• [EXERCISE]: Search the listing below for lines containing the string "positivity". Reply with their count only.

• [INPUT]:
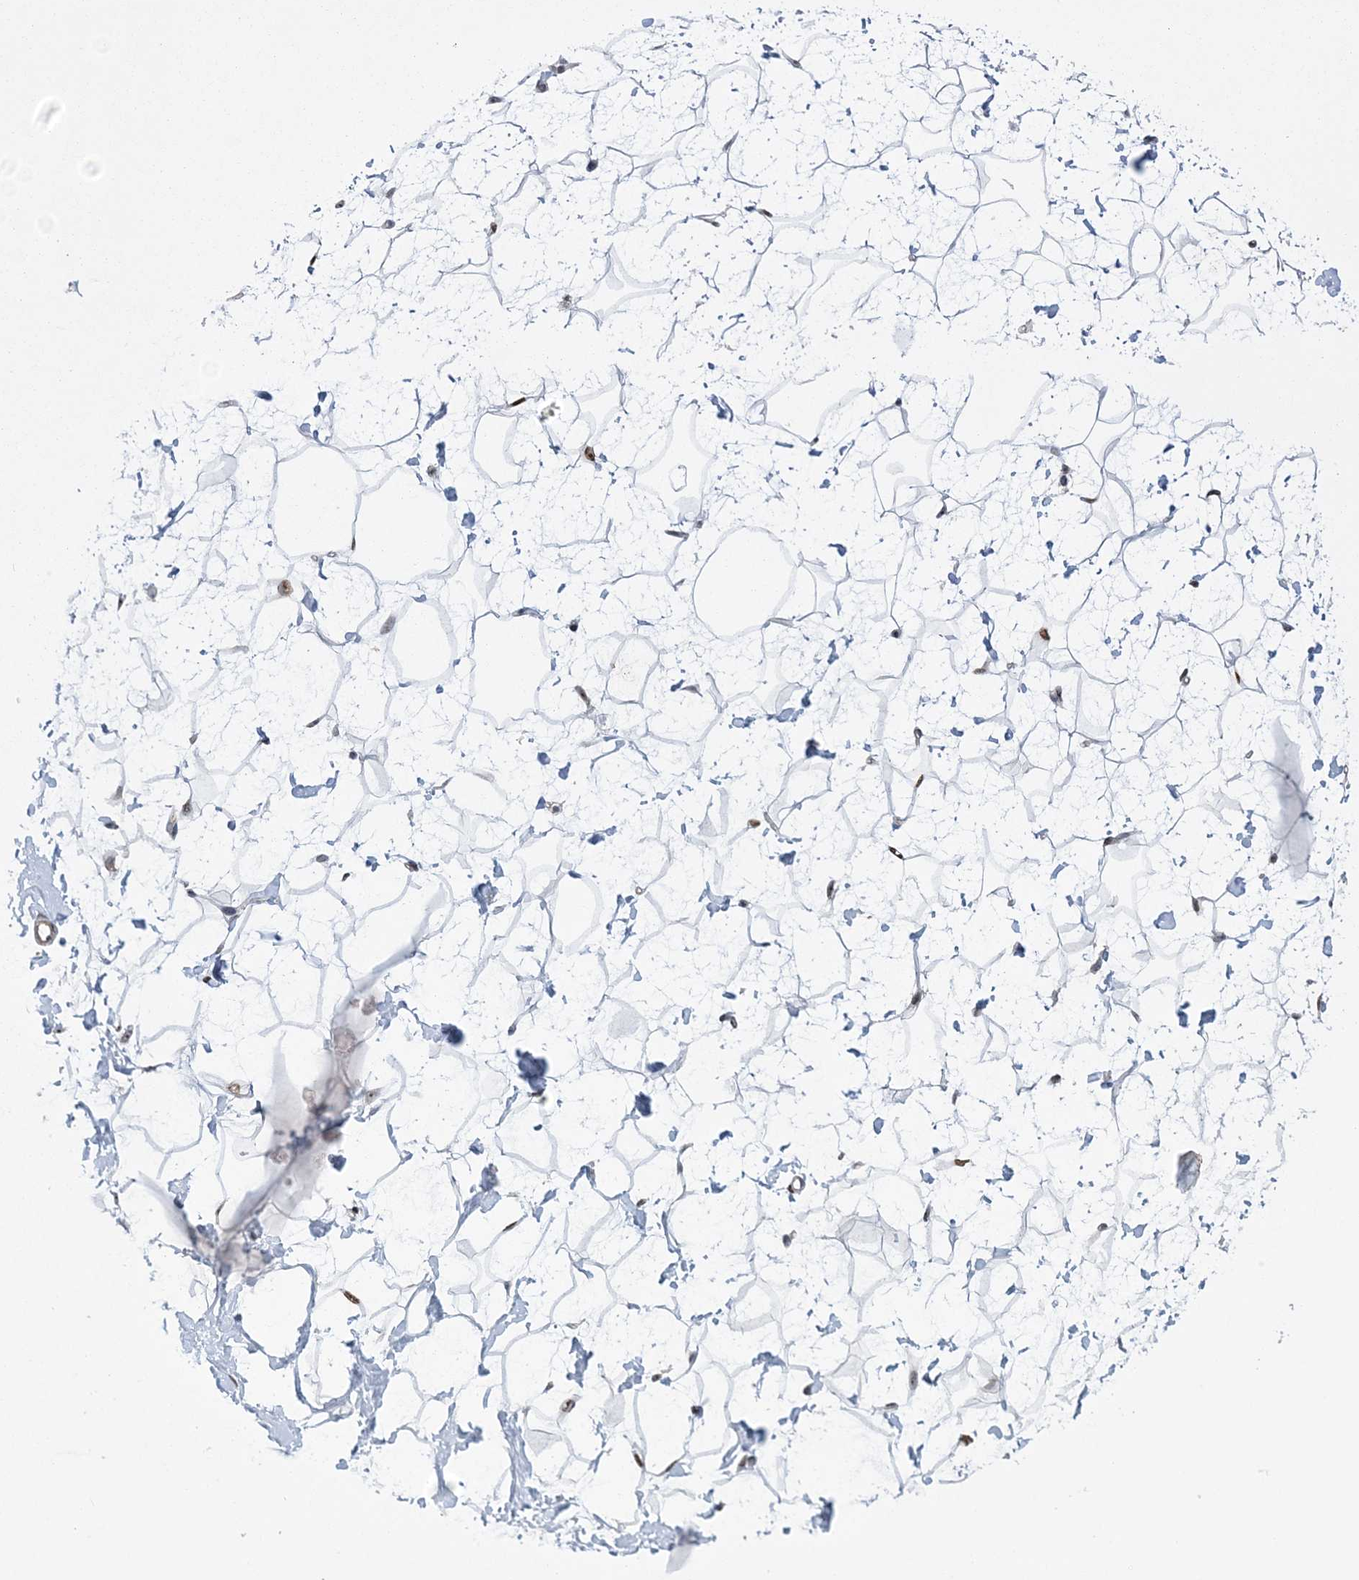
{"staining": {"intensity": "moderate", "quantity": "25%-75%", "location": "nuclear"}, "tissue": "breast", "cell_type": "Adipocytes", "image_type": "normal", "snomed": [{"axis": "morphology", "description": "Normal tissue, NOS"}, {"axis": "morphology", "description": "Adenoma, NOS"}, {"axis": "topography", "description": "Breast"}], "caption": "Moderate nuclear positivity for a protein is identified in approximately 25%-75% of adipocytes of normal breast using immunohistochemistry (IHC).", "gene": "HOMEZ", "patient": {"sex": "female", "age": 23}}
==
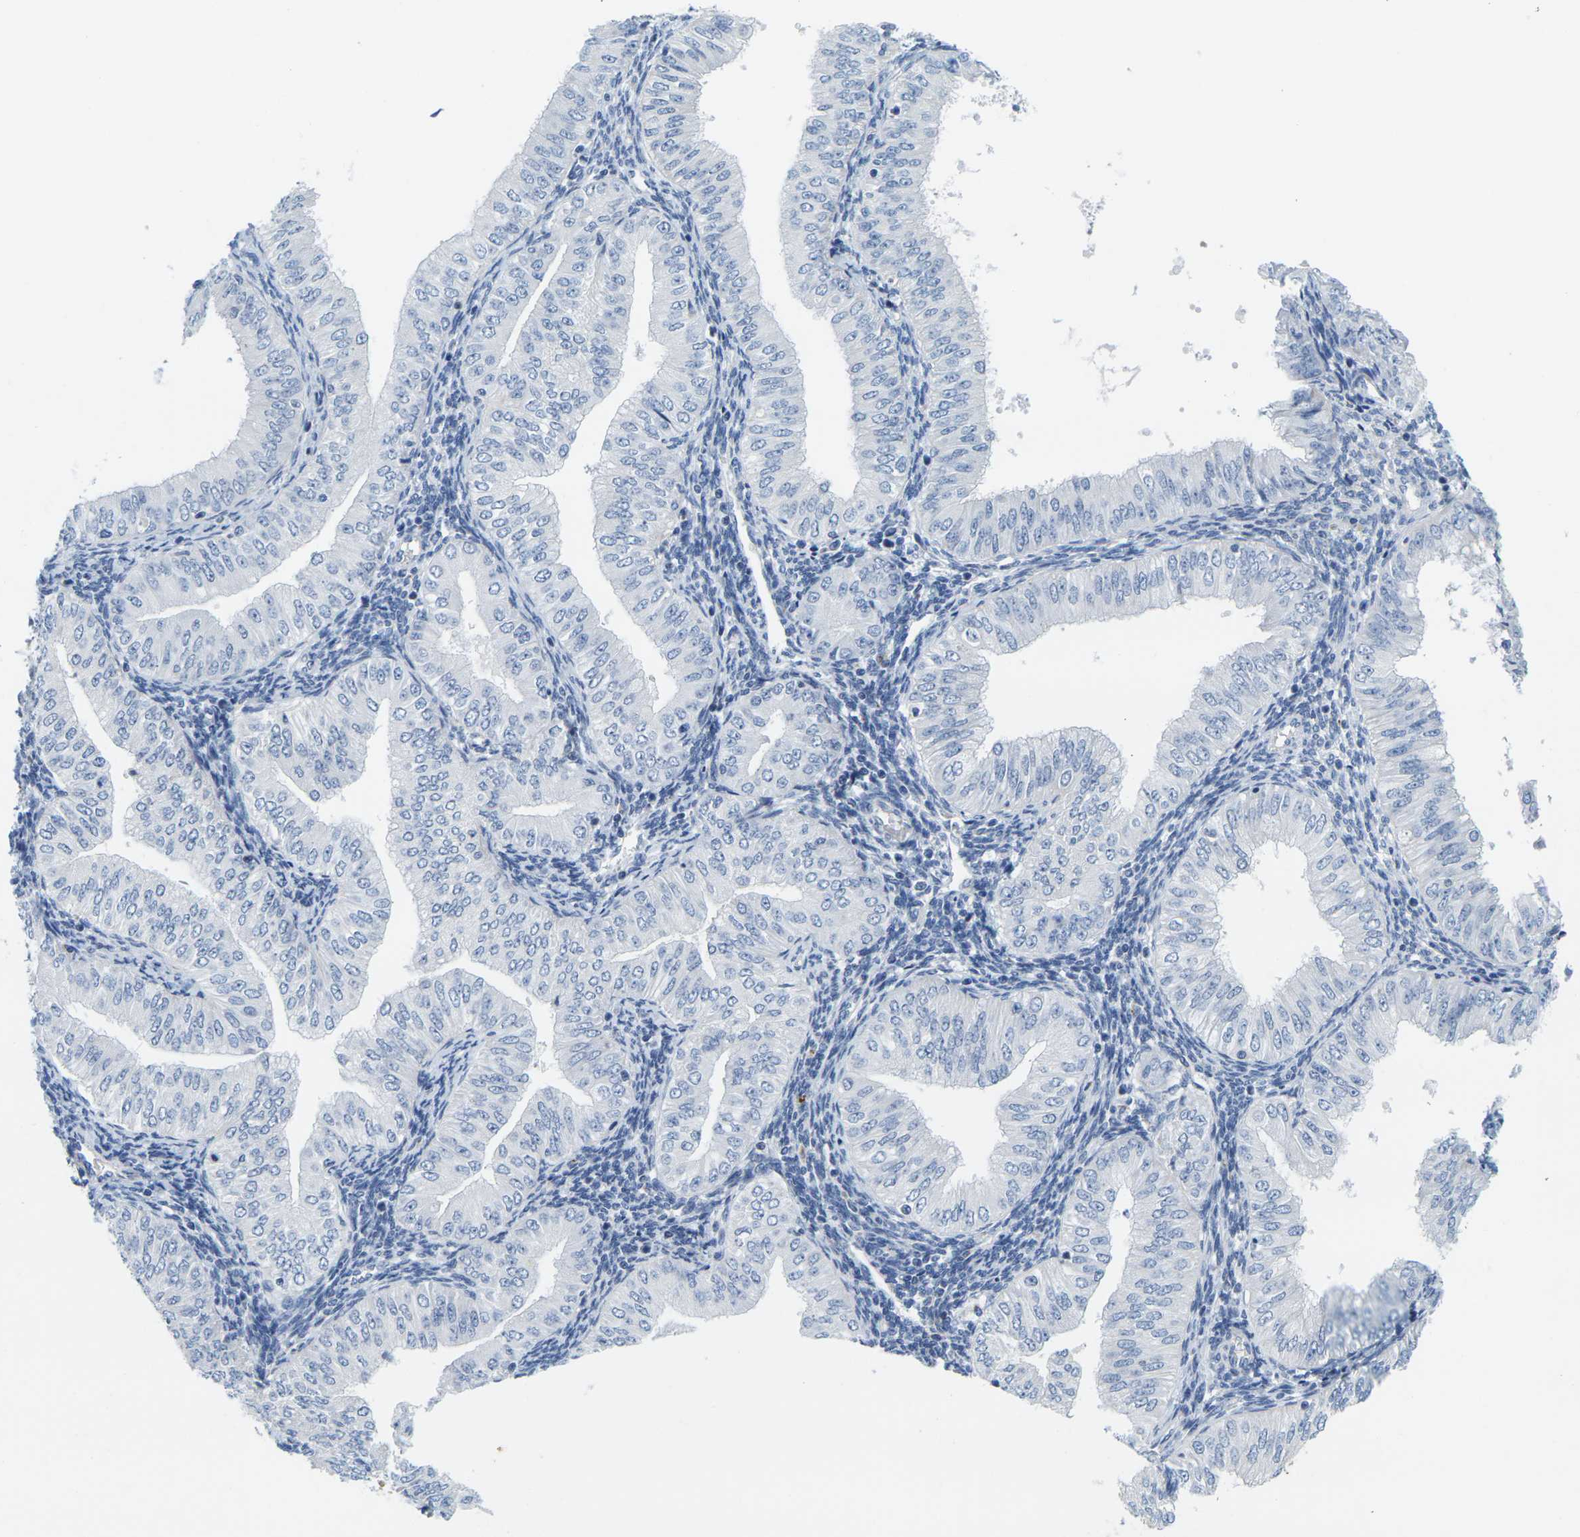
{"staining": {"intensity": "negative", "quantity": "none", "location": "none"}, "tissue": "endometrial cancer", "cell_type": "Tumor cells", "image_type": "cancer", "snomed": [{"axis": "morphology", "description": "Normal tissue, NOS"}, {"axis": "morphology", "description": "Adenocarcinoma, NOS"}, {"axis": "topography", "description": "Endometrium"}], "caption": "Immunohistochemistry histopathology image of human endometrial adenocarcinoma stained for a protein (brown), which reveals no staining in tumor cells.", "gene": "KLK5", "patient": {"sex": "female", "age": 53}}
...
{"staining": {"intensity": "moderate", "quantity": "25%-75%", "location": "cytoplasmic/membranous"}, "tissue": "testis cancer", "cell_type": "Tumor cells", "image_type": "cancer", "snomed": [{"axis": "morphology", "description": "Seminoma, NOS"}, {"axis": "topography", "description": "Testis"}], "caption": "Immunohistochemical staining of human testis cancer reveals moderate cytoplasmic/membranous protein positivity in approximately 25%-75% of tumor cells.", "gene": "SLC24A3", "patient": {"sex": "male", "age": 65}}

• [ANSWER]: 2